Davis, best known for the 2001 documentary Southern Comfort, about a transman dying of ovarian cancer, and Heilbroner occasionally muddle matters even more. The 19 talking heads (gays, journos—including former Voice writers Howard Smith and Lucian Truscott IV—cops, historians) are often identified only once; determining those who were actual habitués of the bar, particularly on June 28, 1969, and those who weren't becomes confusing—a particular liability for a film that stresses the importance of firsthand, eyewitness accounts. Virginia Apuzzo, listed only by her name in the film and described unhelpfully in the press notes as "formerly the highest-ranking lesbian in the Clinton administration," speaks eloquently, if vaguely, about the horrors of lavender life in the '50s and '60s—amplified in the film by excessive clips from virulently homophobic PSAs of that era—but says nothing about the Stonewall Inn, or gay-bar culture, at the time. Similarly, Martha Shelley—whose crucial role in the post-Stonewall activist group Gay Liberation Front you can learn about from Google but not this documentary—memorably says of the dangers of same-sex love: "I would go through fire, I would go through hell, for those kisses."

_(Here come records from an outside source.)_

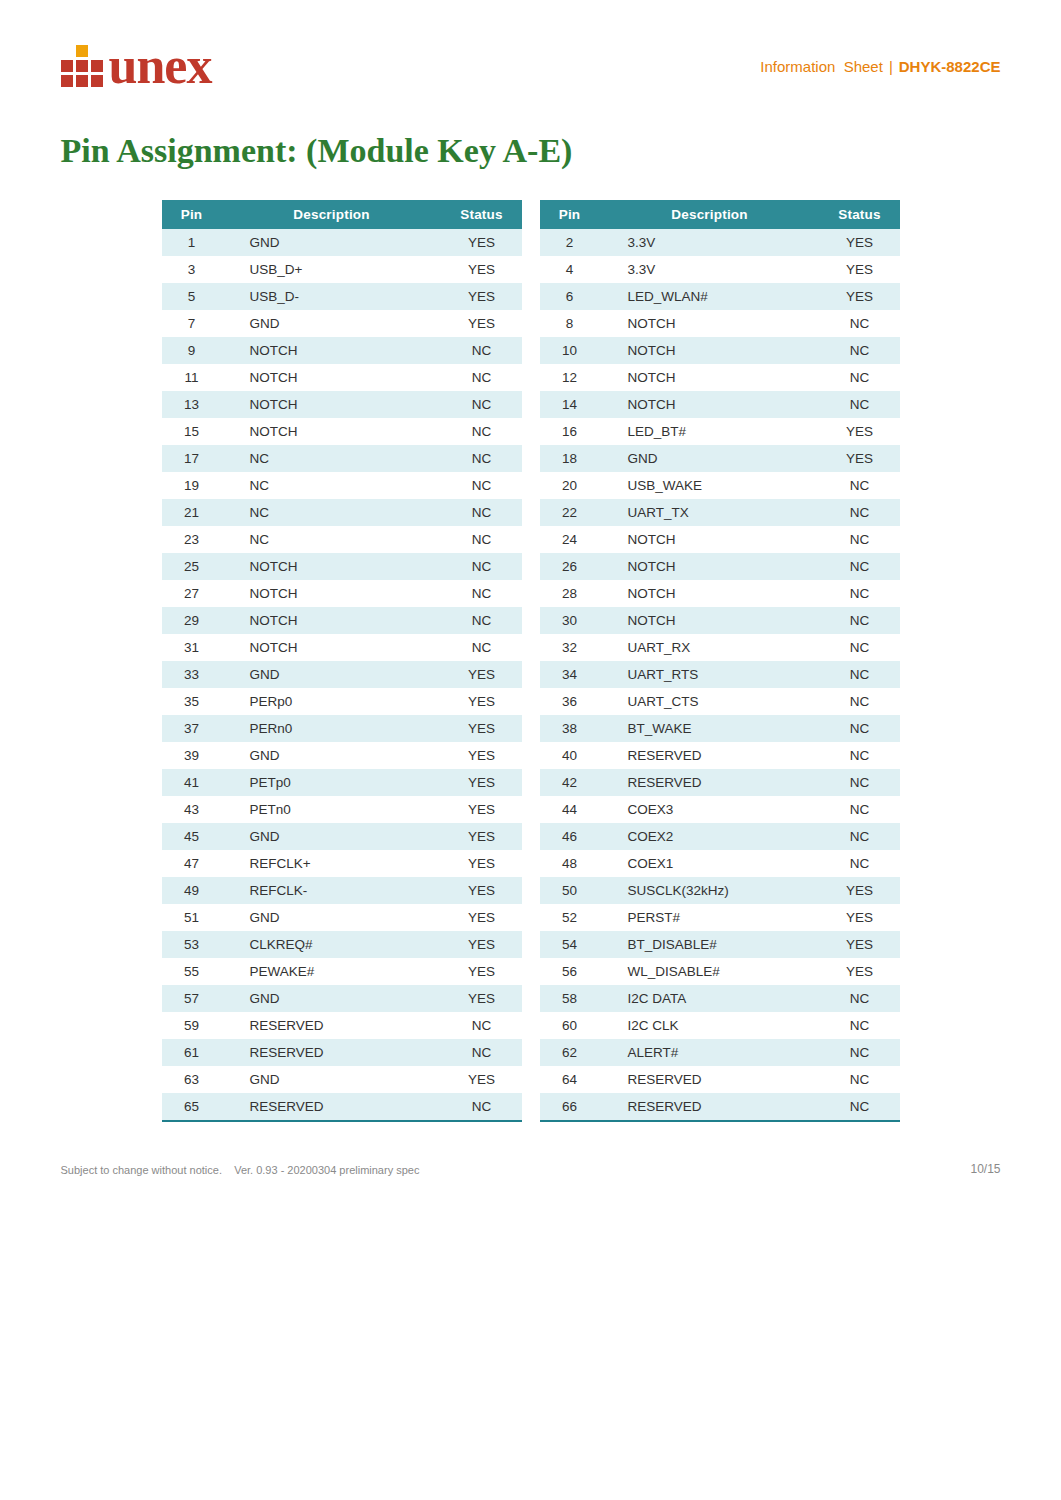unex
Information Sheet|DHYK-8822CE
Pin Assignment: (Module Key A-E)
| Pin | Description | Status |
| --- | --- | --- |
| 1 | GND | YES |
| 3 | USB_D+ | YES |
| 5 | USB_D- | YES |
| 7 | GND | YES |
| 9 | NOTCH | NC |
| 11 | NOTCH | NC |
| 13 | NOTCH | NC |
| 15 | NOTCH | NC |
| 17 | NC | NC |
| 19 | NC | NC |
| 21 | NC | NC |
| 23 | NC | NC |
| 25 | NOTCH | NC |
| 27 | NOTCH | NC |
| 29 | NOTCH | NC |
| 31 | NOTCH | NC |
| 33 | GND | YES |
| 35 | PERp0 | YES |
| 37 | PERn0 | YES |
| 39 | GND | YES |
| 41 | PETp0 | YES |
| 43 | PETn0 | YES |
| 45 | GND | YES |
| 47 | REFCLK+ | YES |
| 49 | REFCLK- | YES |
| 51 | GND | YES |
| 53 | CLKREQ# | YES |
| 55 | PEWAKE# | YES |
| 57 | GND | YES |
| 59 | RESERVED | NC |
| 61 | RESERVED | NC |
| 63 | GND | YES |
| 65 | RESERVED | NC |
| Pin | Description | Status |
| --- | --- | --- |
| 2 | 3.3V | YES |
| 4 | 3.3V | YES |
| 6 | LED_WLAN# | YES |
| 8 | NOTCH | NC |
| 10 | NOTCH | NC |
| 12 | NOTCH | NC |
| 14 | NOTCH | NC |
| 16 | LED_BT# | YES |
| 18 | GND | YES |
| 20 | USB_WAKE | NC |
| 22 | UART_TX | NC |
| 24 | NOTCH | NC |
| 26 | NOTCH | NC |
| 28 | NOTCH | NC |
| 30 | NOTCH | NC |
| 32 | UART_RX | NC |
| 34 | UART_RTS | NC |
| 36 | UART_CTS | NC |
| 38 | BT_WAKE | NC |
| 40 | RESERVED | NC |
| 42 | RESERVED | NC |
| 44 | COEX3 | NC |
| 46 | COEX2 | NC |
| 48 | COEX1 | NC |
| 50 | SUSCLK(32kHz) | YES |
| 52 | PERST# | YES |
| 54 | BT_DISABLE# | YES |
| 56 | WL_DISABLE# | YES |
| 58 | I2C DATA | NC |
| 60 | I2C CLK | NC |
| 62 | ALERT# | NC |
| 64 | RESERVED | NC |
| 66 | RESERVED | NC |
Subject to change without notice. Ver. 0.93 - 20200304 preliminary spec
10/15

Whether or not Shelley went through fire and hell at 53 Christopher Street remains unaddressed. And for a film that celebrates the courage of the long-marginalized who fought back, who ushered in the whole concept of gay pride, is Ed Koch really someone you want to talk to?

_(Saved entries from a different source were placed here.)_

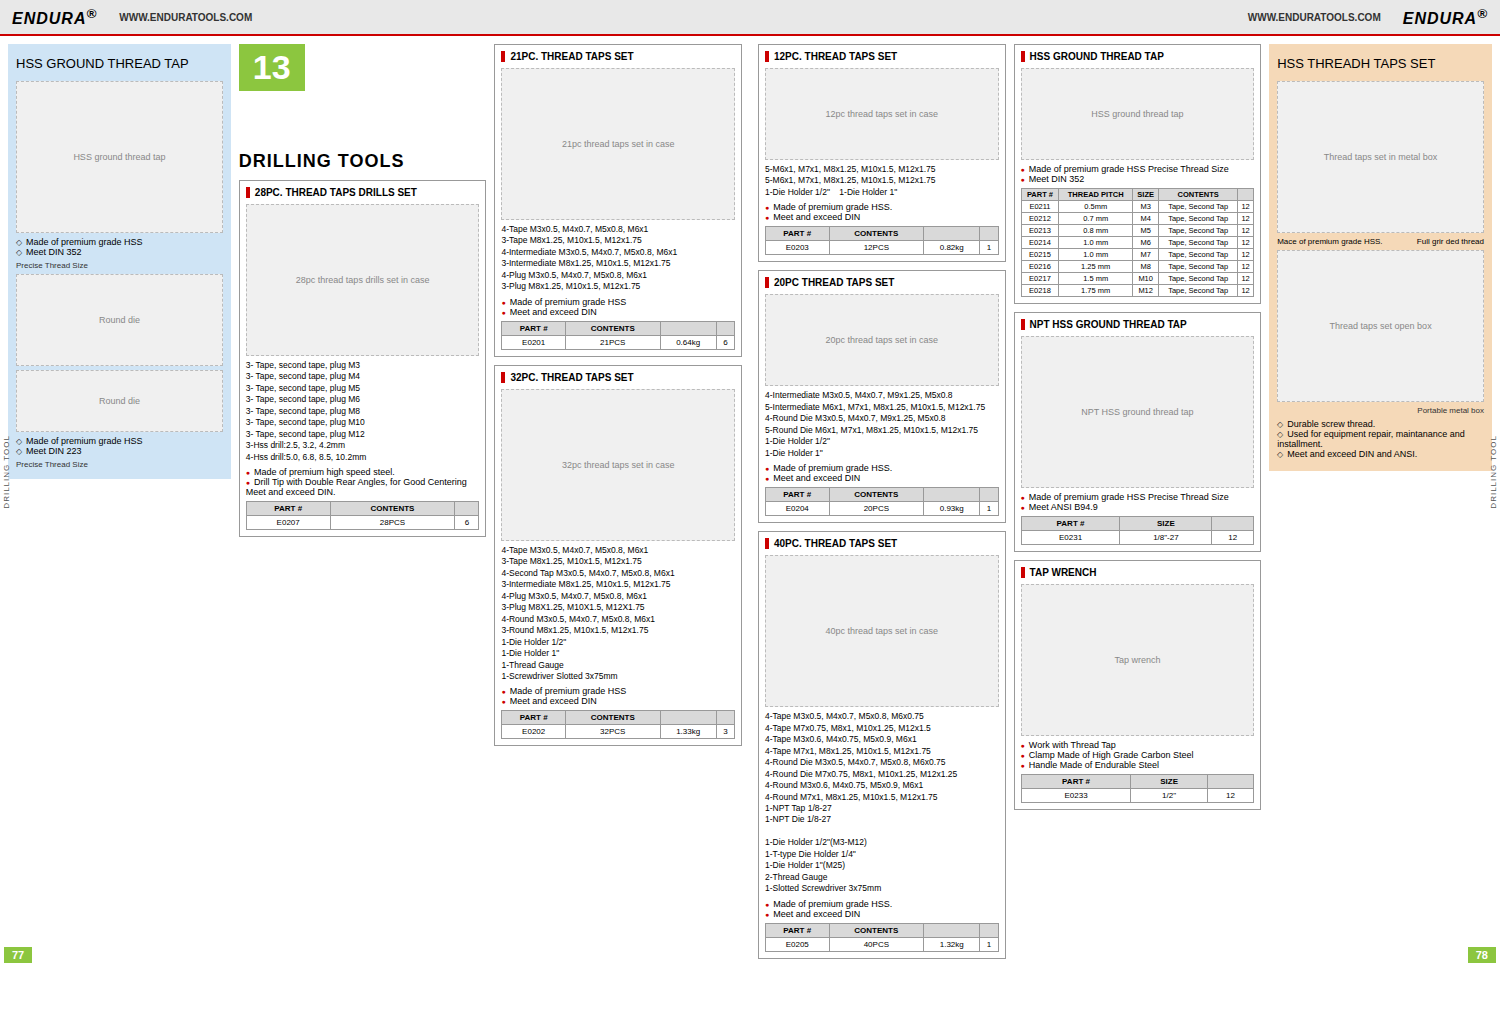ENDURA®
WWW.ENDURATOOLS.COM
DRILLING TOOL
HSS GROUND THREAD TAP
HSS ground thread tap
Made of premium grade HSS
Meet DIN 352
Precise Thread Size
Round die
Round die
Made of premium grade HSS
Meet DIN 223
Precise Thread Size
13
DRILLING TOOLS
28PC. Thread Taps Drills Set
28pc thread taps drills set in case
3- Tape, second tape, plug M3
3- Tape, second tape, plug M4
3- Tape, second tape, plug M5
3- Tape, second tape, plug M6
3- Tape, second tape, plug M8
3- Tape, second tape, plug M10
3- Tape, second tape, plug M12
3-Hss drill:2.5, 3.2, 4.2mm
4-Hss drill:5.0, 6.8, 8.5, 10.2mm
Made of premium high speed steel.
Drill Tip with Double Rear Angles, for Good Centering Meet and exceed DIN.
| PART # | CONTENTS | |
| --- | --- | --- |
| E0207 | 28PCS | 6 |
21PC. Thread Taps Set
21pc thread taps set in case
4-Tape M3x0.5, M4x0.7, M5x0.8, M6x1
3-Tape M8x1.25, M10x1.5, M12x1.75
4-Intermediate M3x0.5, M4x0.7, M5x0.8, M6x1
3-Intermediate M8x1.25, M10x1.5, M12x1.75
4-Plug M3x0.5, M4x0.7, M5x0.8, M6x1
3-Plug M8x1.25, M10x1.5, M12x1.75
Made of premium grade HSS
Meet and exceed DIN
| PART # | CONTENTS | | |
| --- | --- | --- | --- |
| E0201 | 21PCS | 0.64kg | 6 |
32PC. Thread Taps Set
32pc thread taps set in case
4-Tape M3x0.5, M4x0.7, M5x0.8, M6x1
3-Tape M8x1.25, M10x1.5, M12x1.75
4-Second Tap M3x0.5, M4x0.7, M5x0.8, M6x1
3-Intermediate M8x1.25, M10x1.5, M12x1.75
4-Plug M3x0.5, M4x0.7, M5x0.8, M6x1
3-Plug M8X1.25, M10X1.5, M12X1.75
4-Round M3x0.5, M4x0.7, M5x0.8, M6x1
3-Round M8x1.25, M10x1.5, M12x1.75
1-Die Holder 1/2"
1-Die Holder 1"
1-Thread Gauge
1-Screwdriver Slotted 3x75mm
Made of premium grade HSS
Meet and exceed DIN
| PART # | CONTENTS | | |
| --- | --- | --- | --- |
| E0202 | 32PCS | 1.33kg | 3 |
77
WWW.ENDURATOOLS.COM
ENDURA®
DRILLING TOOL
12PC. Thread Taps Set
12pc thread taps set in case
5-M6x1, M7x1, M8x1.25, M10x1.5, M12x1.75
5-M6x1, M7x1, M8x1.25, M10x1.5, M12x1.75
1-Die Holder 1/2" 1-Die Holder 1"
Made of premium grade HSS.
Meet and exceed DIN
| PART # | CONTENTS | | |
| --- | --- | --- | --- |
| E0203 | 12PCS | 0.82kg | 1 |
20PC Thread Taps Set
20pc thread taps set in case
4-Intermediate M3x0.5, M4x0.7, M9x1.25, M5x0.8
5-Intermediate M6x1, M7x1, M8x1.25, M10x1.5, M12x1.75
4-Round Die M3x0.5, M4x0.7, M9x1.25, M5x0.8
5-Round Die M6x1, M7x1, M8x1.25, M10x1.5, M12x1.75
1-Die Holder 1/2"
1-Die Holder 1"
Made of premium grade HSS.
Meet and exceed DIN
| PART # | CONTENTS | | |
| --- | --- | --- | --- |
| E0204 | 20PCS | 0.93kg | 1 |
40PC. Thread Taps Set
40pc thread taps set in case
4-Tape M3x0.5, M4x0.7, M5x0.8, M6x0.75
4-Tape M7x0.75, M8x1, M10x1.25, M12x1.5
4-Tape M3x0.6, M4x0.75, M5x0.9, M6x1
4-Tape M7x1, M8x1.25, M10x1.5, M12x1.75
4-Round Die M3x0.5, M4x0.7, M5x0.8, M6x0.75
4-Round Die M7x0.75, M8x1, M10x1.25, M12x1.25
4-Round M3x0.6, M4x0.75, M5x0.9, M6x1
4-Round M7x1, M8x1.25, M10x1.5, M12x1.75
1-NPT Tap 1/8-27
1-NPT Die 1/8-27
1-Die Holder 1/2"(M3-M12)
1-T-type Die Holder 1/4"
1-Die Holder 1"(M25)
2-Thread Gauge
1-Slotted Screwdriver 3x75mm
Made of premium grade HSS.
Meet and exceed DIN
| PART # | CONTENTS | | |
| --- | --- | --- | --- |
| E0205 | 40PCS | 1.32kg | 1 |
HSS Ground Thread Tap
HSS ground thread tap
Made of premium grade HSS Precise Thread Size
Meet DIN 352
| PART # | THREAD PITCH | SIZE | CONTENTS | |
| --- | --- | --- | --- | --- |
| E0211 | 0.5mm | M3 | Tape, Second Tap | 12 |
| E0212 | 0.7 mm | M4 | Tape, Second Tap | 12 |
| E0213 | 0.8 mm | M5 | Tape, Second Tap | 12 |
| E0214 | 1.0 mm | M6 | Tape, Second Tap | 12 |
| E0215 | 1.0 mm | M7 | Tape, Second Tap | 12 |
| E0216 | 1.25 mm | M8 | Tape, Second Tap | 12 |
| E0217 | 1.5 mm | M10 | Tape, Second Tap | 12 |
| E0218 | 1.75 mm | M12 | Tape, Second Tap | 12 |
NPT HSS Ground Thread Tap
NPT HSS ground thread tap
Made of premium grade HSS Precise Thread Size
Meet ANSI B94.9
| PART # | SIZE | |
| --- | --- | --- |
| E0231 | 1/8"-27 | 12 |
Tap Wrench
Tap wrench
Work with Thread Tap
Clamp Made of High Grade Carbon Steel
Handle Made of Endurable Steel
| PART # | SIZE | |
| --- | --- | --- |
| E0233 | 1/2" | 12 |
HSS THREADH TAPS SET
Thread taps set in metal box
Mace of premium grade HSS. Full grir ded thread
Thread taps set open box
Portable metal box
Durable screw thread.
Used for equipment repair, maintanance and installment.
Meet and exceed DIN and ANSI.
78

The memories of those who were definitely there during those momentous days in late June are undeniably powerful, their fury still white-hot 41 years later. "Our goal was to hurt the police. I wanted to kill those cops," remembers John O'Brien, one man on the front lines. Another, Martin Boyce, recalls how the geographic specificity of the bar's location (further elucidated in Carter's book) allowed the Stonewallers to become a "hydra": "We were in control of the area." The cops—many from the outer boroughs and not familiar with the West Village's zig-zaggy grid—had trouble containing the rioters.

But are their voices best served by the messy documentary in which they appear? Tellingly, it's not the queers, but a cop—Seymour Pine, the 90-year-old retired NYPD morals inspector who led the raid on the Stonewall Inn—who gets the last word.